'Scrap Trident': British police arrest 47 protesters at Faslane nuclear base

15 Apr, 2013 15:58 / Updated 10 years ago

Forty-seven people were arrested in a protest at the UK's Faslane Naval Base in Scotland. 'Scrap Trident' anti-nuclear activists blocked the base’s entrances, lying on the ground in a human chain tied together with metal and plastic tubes.

Police estimated that nearly 250 people participated in the demonstration. Around 20 protesters sat or lay down on the ground at the main entrance to the base and covered themselves with banners. They also tied themselves to each other with plastic piping in the protest against the UK's Trident nuclear weapons system. Another eight people locked themselves onto the south gate.

The protesters called for the Trident nuclear weapons program to be scrapped, and for its £100 billion budget money spent instead on social programs. “I am taking action to stop the breach of the peace committed by the UK by owning and refusing to disarm the weapons of mass destruction," Dominic Lindley, a 20-year-old development officer said as quoted by scraptrident.org.

"These weapons are both inhumane, illegal and their use can never be justified.

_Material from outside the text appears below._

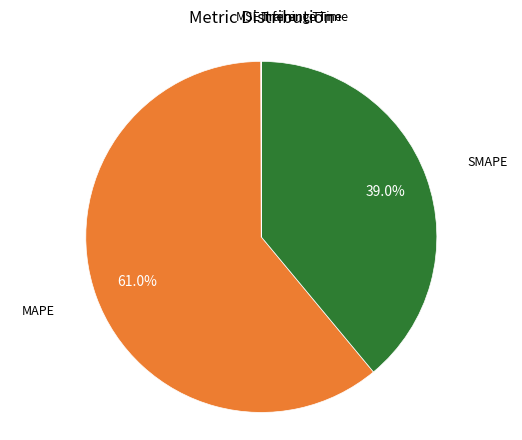

What portion of the pie excludes SMAPE?

61.0%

In the next few years the UK has an opportunity to join the vast majority of countries in the world by disarming our pointless nuclear weapons and spend the £100 billion wasted on them on vital services for our communities like the NHS, Education and the Welfare State," Lindley added.

Dozens of police officers surrounded the protesters and formed a line in front of the metal gates. One protester chanted "they say warfare", and the crowd replied with "we say welfare .”

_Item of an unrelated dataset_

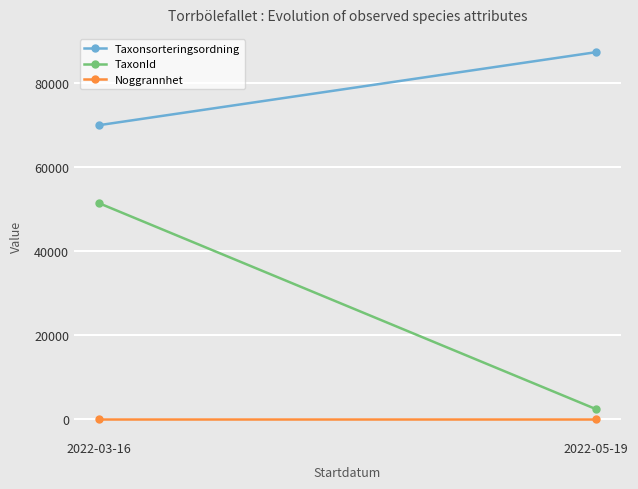

Between 2022-03-16 and 2022-05-19, which is larger?

2022-05-19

Police used cutting equipment on the plastic piping to separate the protesters from each other before moving them off the road and into police vans.

"It would take a fraction of the cost of the Trident nuclear program to fund free education for all in the UK," Sara Moon, a development officer from Sheffield University said. "At a time when the worst-off in our communities have been stripped of their access to education we have to demand that public money is not wasted on something as unnecessary and devastating as Trident.”

Those arrested ranged in age from 19 to 83, and came from across Scotland, Wales and England. The protest capped off a weekend of 'Scrap Trident' protests and actions, which began on Saturday with a mass demonstration in Glasgow’s George Square. Thousands of anti-nuclear demonstrators called for Scotland to dismantle its nuclear arsenal.

The UK’s Trident program encompasses the development, procurement and operation of the current generation of British nuclear weapons, and the means to deliver them. Trident includes four Vanguard-class submarines armed with Trident II D-5 ballistic missiles, capable of delivering thermonuclear warheads from multiple independent re-entry vehicles.

Trident is the most expensive and the most powerful weapon in the UK’s arsenal. At least one Trident submarine is always on patrol to provide a continuous at-sea deterrent.

The program was announced in July 1980, and patrols began in December 1994. Since 1998, Trident has been the only British nuclear weapon system in service. Its stated purpose is to provide "the minimum effective nuclear deterrent as the ultimate means to deter the most extreme threat."

The system is due to go out of service in 2024, but the UK government is contemplating a replacement. A decision on the renewal of the system is expected in 2016.

There is speculation the program could be forced to close if Scotland became independent in 2014. A government report suggested that if Scotland dismantles its nuclear weapons, the construction of the necessary facilities in other parts of the UK could take up to 20 years.